Passage given
Behold, an architect’s rendering of University Park’s first motel (… motel?!). With palm trees! (The architects — Barron, Heinberg and Brocato  — were from Alexandria, Louisiana, where they might actually have palm trees. Perhaps they assumed they grew in Dallas. Or could be imported. Or just looked nice as a whimsical garnish.) Palm trees or not, look at that great mid-century design!

Plans for the University House Motel were announced in December, 1963 — it was to be built on Hillcrest at Binkley, right across the street from SMU by Edward T. Dicker, the man who built 3525 Turtle Creek. (Interestingly, according to a press release printed in The Dallas Morning News on Dec. 8, 1963, real estate transactions for the property involved a land lease from Shell Oil Co.) With 60 suites, it was the perfect location for hotel lodgings for parents visiting their children in college.

This was to be both a major commercial addition to University Park as well as something of an architectural departure. The closest hotel/motel alternative (according to the ad below, anyway) was farther away than might have been convenient for visiting families — the (also super-cool-looking) Holiday Inn was all the way down Central, just past Fitzhugh.

ad-holiday-inn_central-expwy_smu-rotunda_1965
If I were a visiting parent, I’d probably choose the University House option because of its unbelievably close proximity to the campus. And if I saw the ad below, I’d definitely book a room — pronto!

university-house-hotel_smu-rotunda_1965(click to read text)

Exercise description
Can you carry on the piece about University Park's first motel from the point where it ends?

(Saved data entries)

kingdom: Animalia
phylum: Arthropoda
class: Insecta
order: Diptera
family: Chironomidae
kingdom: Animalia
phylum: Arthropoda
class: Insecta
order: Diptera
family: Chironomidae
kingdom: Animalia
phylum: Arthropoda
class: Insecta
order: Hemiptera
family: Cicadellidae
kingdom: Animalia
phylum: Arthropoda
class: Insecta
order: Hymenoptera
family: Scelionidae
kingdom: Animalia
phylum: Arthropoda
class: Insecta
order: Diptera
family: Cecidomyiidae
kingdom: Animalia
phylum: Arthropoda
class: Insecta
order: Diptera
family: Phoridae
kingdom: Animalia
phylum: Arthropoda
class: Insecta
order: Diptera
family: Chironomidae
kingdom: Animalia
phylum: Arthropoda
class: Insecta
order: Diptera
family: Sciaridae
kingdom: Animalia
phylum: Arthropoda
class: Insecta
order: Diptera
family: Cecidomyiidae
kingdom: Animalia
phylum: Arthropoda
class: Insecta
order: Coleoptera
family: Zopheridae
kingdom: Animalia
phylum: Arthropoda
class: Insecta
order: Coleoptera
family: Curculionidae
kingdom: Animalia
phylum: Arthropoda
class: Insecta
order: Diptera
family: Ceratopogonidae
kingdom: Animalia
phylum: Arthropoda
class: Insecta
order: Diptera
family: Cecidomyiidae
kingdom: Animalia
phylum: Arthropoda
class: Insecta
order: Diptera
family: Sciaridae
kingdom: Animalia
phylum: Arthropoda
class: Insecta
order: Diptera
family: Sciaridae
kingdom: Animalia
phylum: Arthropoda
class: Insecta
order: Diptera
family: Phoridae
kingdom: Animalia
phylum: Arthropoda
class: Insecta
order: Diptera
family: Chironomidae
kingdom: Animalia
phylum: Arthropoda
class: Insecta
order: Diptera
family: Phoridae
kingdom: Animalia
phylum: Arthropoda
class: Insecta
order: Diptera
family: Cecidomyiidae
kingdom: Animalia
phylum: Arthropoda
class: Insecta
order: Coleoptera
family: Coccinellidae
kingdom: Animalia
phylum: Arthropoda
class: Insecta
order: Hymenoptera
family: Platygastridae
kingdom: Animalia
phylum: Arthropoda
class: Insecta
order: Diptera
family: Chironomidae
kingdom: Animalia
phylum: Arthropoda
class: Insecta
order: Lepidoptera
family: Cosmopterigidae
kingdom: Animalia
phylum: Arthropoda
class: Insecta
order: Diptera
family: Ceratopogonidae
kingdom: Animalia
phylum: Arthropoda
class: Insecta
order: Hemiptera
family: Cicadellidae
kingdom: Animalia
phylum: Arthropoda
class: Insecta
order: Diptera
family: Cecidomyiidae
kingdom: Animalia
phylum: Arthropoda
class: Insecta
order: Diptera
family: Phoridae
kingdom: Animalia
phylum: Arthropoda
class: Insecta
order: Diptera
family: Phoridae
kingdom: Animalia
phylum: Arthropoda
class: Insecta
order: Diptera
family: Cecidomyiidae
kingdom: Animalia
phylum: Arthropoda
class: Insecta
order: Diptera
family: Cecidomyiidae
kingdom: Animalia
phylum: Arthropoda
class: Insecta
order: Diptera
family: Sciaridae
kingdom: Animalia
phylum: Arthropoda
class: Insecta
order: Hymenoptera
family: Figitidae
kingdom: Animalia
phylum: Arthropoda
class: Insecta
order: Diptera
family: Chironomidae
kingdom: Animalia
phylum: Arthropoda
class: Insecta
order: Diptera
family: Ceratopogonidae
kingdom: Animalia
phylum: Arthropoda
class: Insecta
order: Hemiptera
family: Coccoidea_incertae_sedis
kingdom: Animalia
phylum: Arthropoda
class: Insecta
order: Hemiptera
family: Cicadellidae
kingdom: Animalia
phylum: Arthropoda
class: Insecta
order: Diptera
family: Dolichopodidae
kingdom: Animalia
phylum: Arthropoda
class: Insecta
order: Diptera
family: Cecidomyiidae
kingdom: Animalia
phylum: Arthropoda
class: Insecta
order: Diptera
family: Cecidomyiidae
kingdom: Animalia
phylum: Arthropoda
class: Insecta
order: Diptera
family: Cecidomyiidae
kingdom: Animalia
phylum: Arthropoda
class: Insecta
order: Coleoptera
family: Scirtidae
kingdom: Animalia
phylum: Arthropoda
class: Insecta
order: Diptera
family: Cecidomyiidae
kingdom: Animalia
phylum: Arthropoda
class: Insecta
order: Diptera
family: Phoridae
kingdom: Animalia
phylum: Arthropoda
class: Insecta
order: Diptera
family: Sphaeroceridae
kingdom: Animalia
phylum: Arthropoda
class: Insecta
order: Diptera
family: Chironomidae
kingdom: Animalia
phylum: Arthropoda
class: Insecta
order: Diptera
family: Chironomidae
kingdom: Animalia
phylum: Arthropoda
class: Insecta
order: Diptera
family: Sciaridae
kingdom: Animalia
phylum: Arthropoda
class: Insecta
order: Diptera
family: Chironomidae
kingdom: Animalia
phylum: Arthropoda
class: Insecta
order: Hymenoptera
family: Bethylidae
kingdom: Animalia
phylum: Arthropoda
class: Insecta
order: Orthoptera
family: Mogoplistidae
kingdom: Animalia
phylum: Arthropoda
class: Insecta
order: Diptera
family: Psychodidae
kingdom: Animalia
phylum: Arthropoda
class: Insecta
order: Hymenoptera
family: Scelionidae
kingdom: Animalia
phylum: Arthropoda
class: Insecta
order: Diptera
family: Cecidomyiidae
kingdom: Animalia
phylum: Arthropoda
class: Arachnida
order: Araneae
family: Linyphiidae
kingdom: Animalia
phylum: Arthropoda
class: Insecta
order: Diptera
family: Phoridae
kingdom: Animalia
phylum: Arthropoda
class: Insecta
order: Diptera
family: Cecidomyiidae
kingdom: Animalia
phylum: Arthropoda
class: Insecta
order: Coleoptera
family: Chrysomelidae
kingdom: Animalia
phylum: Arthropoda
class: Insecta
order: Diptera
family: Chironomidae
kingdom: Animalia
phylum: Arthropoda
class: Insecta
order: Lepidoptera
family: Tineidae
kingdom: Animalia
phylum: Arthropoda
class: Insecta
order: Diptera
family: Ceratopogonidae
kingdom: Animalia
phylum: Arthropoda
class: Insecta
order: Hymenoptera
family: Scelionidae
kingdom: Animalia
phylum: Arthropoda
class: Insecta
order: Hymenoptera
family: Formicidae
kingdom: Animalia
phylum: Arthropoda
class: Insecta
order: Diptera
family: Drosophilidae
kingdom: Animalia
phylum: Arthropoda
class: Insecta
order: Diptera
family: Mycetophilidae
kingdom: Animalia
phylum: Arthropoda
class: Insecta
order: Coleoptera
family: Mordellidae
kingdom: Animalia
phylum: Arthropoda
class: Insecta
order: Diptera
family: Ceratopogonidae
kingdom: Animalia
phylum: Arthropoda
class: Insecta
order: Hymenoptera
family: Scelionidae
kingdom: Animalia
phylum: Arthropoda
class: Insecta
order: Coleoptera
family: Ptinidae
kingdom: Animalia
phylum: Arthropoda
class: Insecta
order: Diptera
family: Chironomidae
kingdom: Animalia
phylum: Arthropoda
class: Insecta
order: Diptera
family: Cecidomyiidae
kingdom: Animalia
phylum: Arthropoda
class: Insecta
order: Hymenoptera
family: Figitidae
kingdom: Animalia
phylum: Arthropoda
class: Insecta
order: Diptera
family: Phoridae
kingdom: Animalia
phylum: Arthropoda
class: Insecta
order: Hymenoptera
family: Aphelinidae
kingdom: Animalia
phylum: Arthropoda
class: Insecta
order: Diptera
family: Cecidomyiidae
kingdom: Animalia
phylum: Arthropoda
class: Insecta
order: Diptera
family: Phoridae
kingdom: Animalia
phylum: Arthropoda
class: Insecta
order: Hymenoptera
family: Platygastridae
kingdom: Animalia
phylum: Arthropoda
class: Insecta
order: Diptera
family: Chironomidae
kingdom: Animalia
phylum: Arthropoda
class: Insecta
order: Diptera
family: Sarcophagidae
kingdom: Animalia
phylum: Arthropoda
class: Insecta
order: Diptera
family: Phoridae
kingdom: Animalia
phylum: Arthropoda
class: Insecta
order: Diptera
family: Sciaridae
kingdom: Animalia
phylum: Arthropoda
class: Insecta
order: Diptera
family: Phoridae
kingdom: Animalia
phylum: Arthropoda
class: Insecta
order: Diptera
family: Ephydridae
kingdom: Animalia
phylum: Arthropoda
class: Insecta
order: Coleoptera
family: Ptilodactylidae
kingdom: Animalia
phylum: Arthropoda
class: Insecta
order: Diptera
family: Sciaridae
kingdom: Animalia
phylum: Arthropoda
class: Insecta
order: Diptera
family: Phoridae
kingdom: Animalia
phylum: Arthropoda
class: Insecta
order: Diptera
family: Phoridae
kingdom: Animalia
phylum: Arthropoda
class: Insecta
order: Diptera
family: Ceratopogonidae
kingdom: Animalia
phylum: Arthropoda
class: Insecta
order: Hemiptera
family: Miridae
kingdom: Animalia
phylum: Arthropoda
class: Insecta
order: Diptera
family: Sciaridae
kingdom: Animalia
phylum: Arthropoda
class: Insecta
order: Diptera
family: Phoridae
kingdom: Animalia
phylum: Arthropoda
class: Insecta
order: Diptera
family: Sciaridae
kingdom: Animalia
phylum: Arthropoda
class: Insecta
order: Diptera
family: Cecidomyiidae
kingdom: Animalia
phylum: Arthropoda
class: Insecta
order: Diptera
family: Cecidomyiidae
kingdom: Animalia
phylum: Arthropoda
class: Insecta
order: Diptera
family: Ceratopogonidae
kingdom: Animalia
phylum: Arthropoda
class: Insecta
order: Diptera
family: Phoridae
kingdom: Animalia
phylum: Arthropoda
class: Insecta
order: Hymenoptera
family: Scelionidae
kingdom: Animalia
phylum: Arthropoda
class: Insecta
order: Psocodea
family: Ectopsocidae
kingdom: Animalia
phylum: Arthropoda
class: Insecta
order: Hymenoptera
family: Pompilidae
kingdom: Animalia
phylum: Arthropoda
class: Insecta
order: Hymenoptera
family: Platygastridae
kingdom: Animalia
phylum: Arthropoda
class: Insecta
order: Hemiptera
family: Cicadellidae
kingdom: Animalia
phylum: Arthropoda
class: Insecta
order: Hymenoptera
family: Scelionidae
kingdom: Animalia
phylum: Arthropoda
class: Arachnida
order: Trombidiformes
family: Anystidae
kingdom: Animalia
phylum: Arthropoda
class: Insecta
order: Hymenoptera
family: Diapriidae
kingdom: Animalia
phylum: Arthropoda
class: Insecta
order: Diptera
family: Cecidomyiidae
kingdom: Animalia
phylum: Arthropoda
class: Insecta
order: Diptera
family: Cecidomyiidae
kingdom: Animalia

Result of this exercise
When construction was complete and the motel opened for business, the sans-palm-tree reality of the building had to have been a bit of a disappointment to anyone who had salivated over that sleek Mid-Century Modern drawing (even though I’m sure the interior decor was much nicer than most motels). Maybe it’s just me. It sort of looks like the drawing. …Sort of….

university-house_smu-rotunda_1965

The University House hung on for several years, then changed ownership and names several times. It is now the site of the much-expanded and certainly much-swankified Hotel Lumen. Interestingly, the skeleton of the original building is still in there somewhere. As Alan Peppard wrote in the Dallas Morning News on Oct. 16, 2006 soon after Hotel Lumen opened, “The old hotel was gutted back to nothing but the concrete frame and rebuilt as a hip University Park hotel.” (To see what things look like now, click here — the renovated original building is on the left, the expansion is on the right.)

In the 21st century, Hotel Lumen is exactly the kind of hotel that comfortably-well-off-but-still-tastefully-hip SMU parents want to stay in when they arrive in town to visit the progeny. All that’s missing are a few palm trees….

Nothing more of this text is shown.